Upon going to Foggy's, Robert had found his cousin Ewing Pagebrook there playing cards. The boy—for he was not yet of age—was flushed and excited, and Robert saw at a glance that he had been losing heavily. On Robert's entrance he threw down his cards and declared himself tired of play.

"I'll arrange that, Foggy," said the boy, with a nod.

"O any time will do!" replied the other. "How d'ye do, Charley? Come in."
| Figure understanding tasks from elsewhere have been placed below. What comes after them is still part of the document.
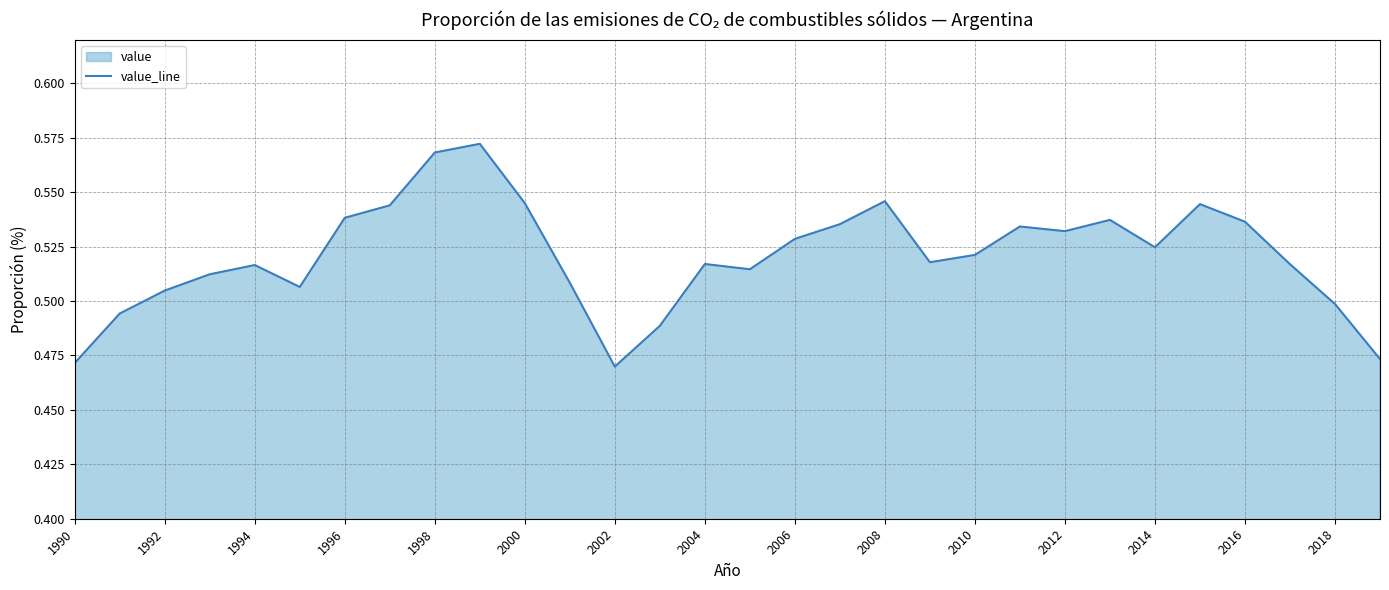

What is the approximate value at 2016?

0.5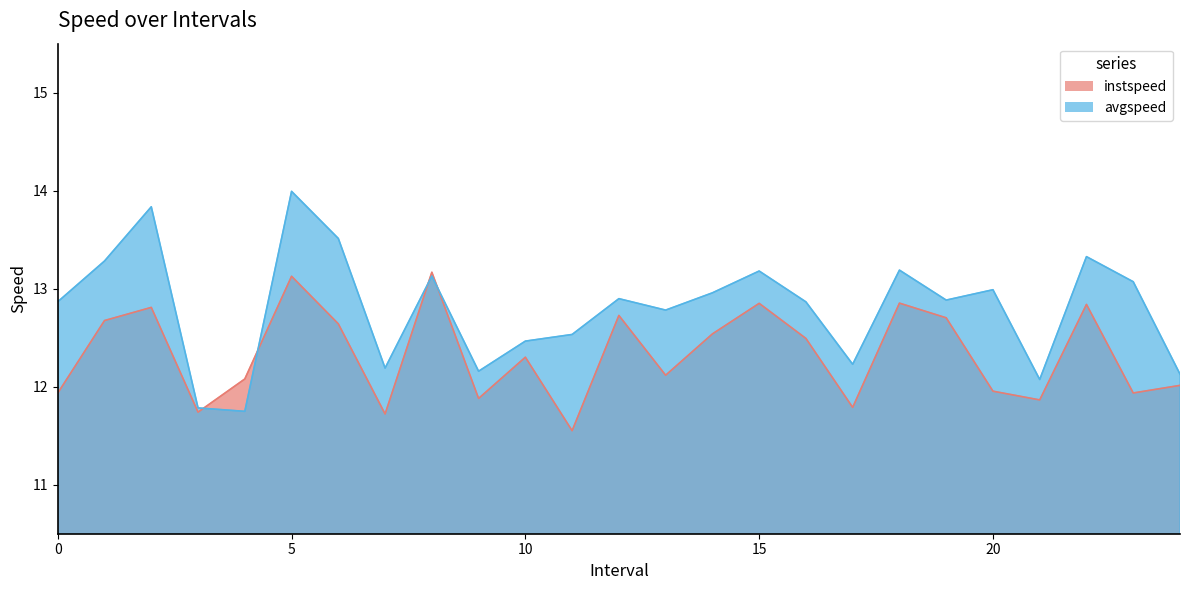

At which category is the sum across all series the highest?

5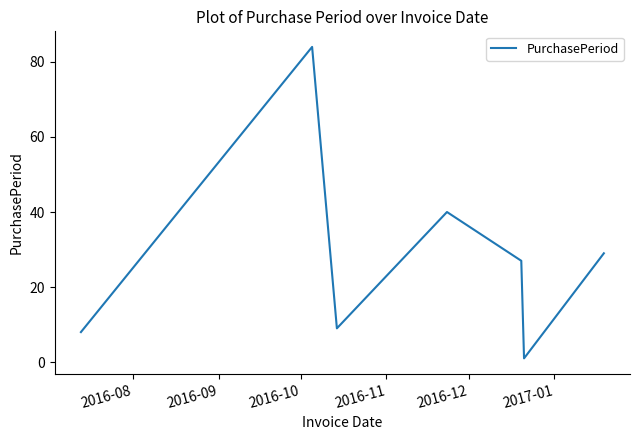

What is the greatest value displayed?

84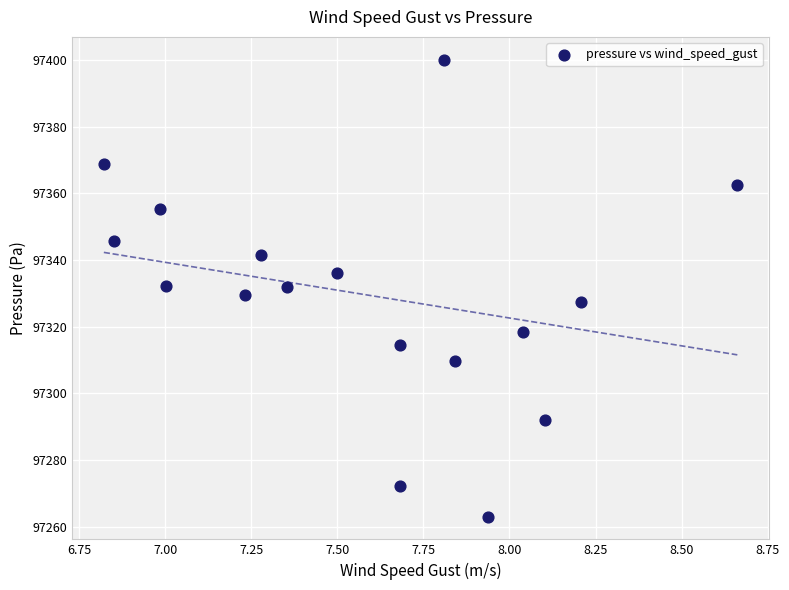

What is the range of Y values (max minus min)?

137.0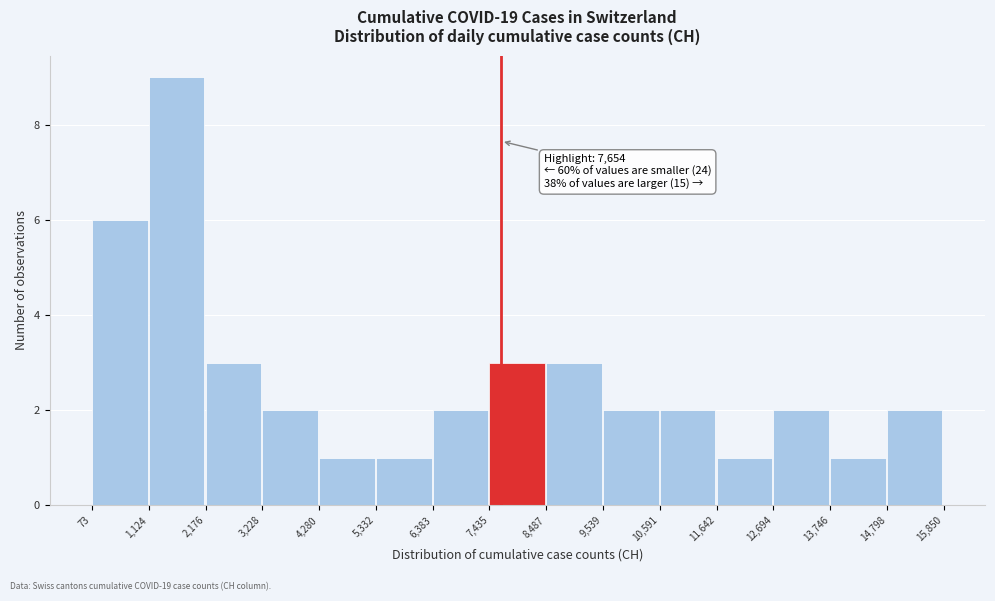

Which range on the x-axis has the tallest bar?

1,124 to 2,176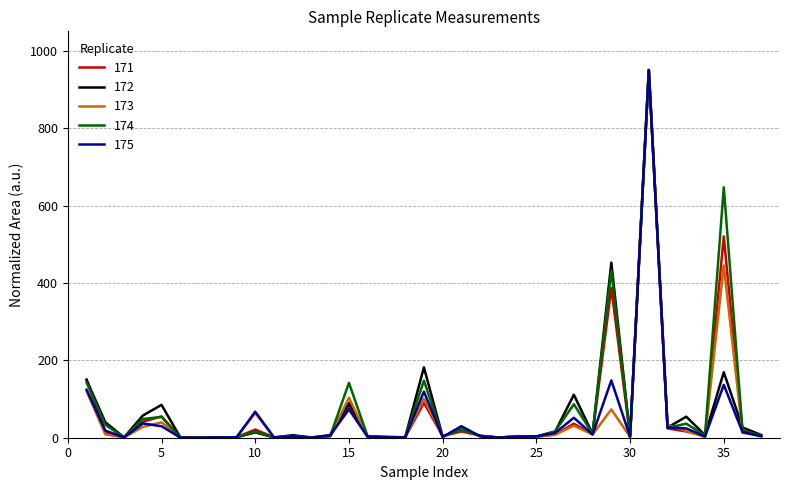

What is the highest value of the 171 series?

950.0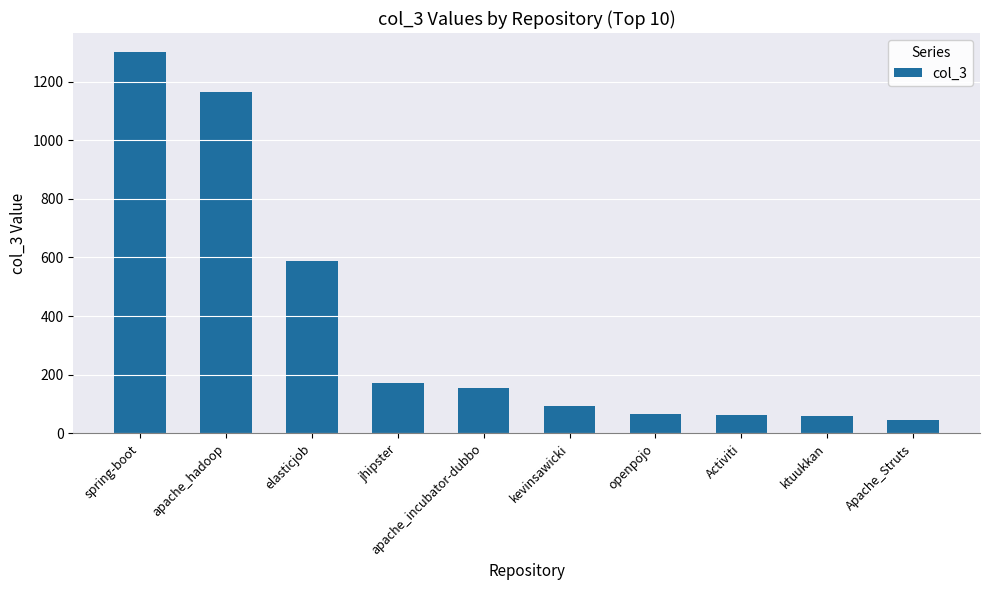

Is it true that the value at kevinsawicki is 151.0?

False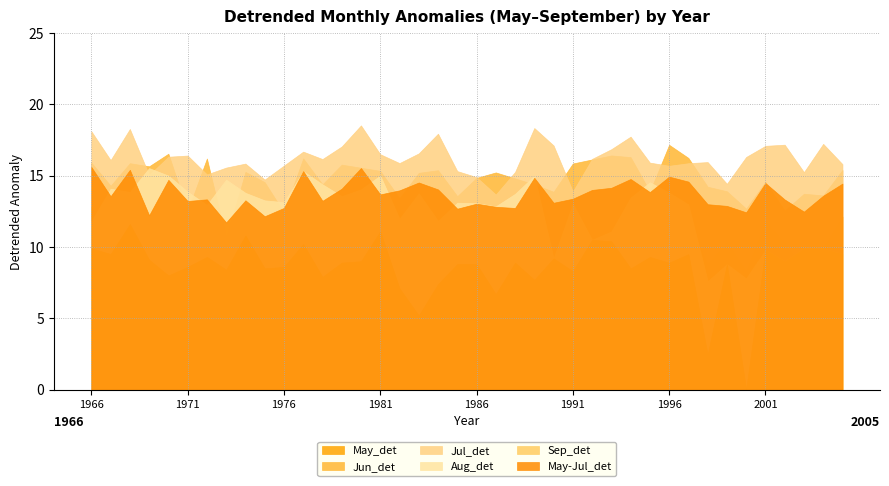

Is the value of Aug_det at 1970 greater than the value of May-Jul_det at 1994?

Yes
Dr. Charley introduced Robert, and the latter, barely recognizing Foggy's greeting, turned to Ewing and asked:

"What have you been doing, Ewing? Not gambling, I hope."

"O no! certainly not," said Foggy; "only a little game of draw-poker, ten cents ante."

"Well, but how much have you lost, Ewing?" asked Robert. "How much more than you can pay in cash, I mean? I see you haven't settled the score."

Ewing was inclined to resent his cousin's questioning, but his rather weak head was by no means a match for his cousin's strong one. This great hulking Robert Pagebrook was "big all over," Billy Barksdale had said. His will was law to most men when he chose to assert it strongly. He now took his cousin in hand, and made him confess to a debt of fifty dollars to the gambler. Then turning to Foggy he said:

"Mr. Raves, you have won all of this young man's money and fifty dollars more, it appears. Now, as I understand the matter, this fifty dollars is 'a debt of honor,' in gambling parlance, and so it must be paid. But you must acknowledge that you are more than a match for a mere boy, and you ought to 'give him odds.' I believe that is the correct phrase, is it not?"

"Yes, that's right; but how can you give odds in draw-poker?"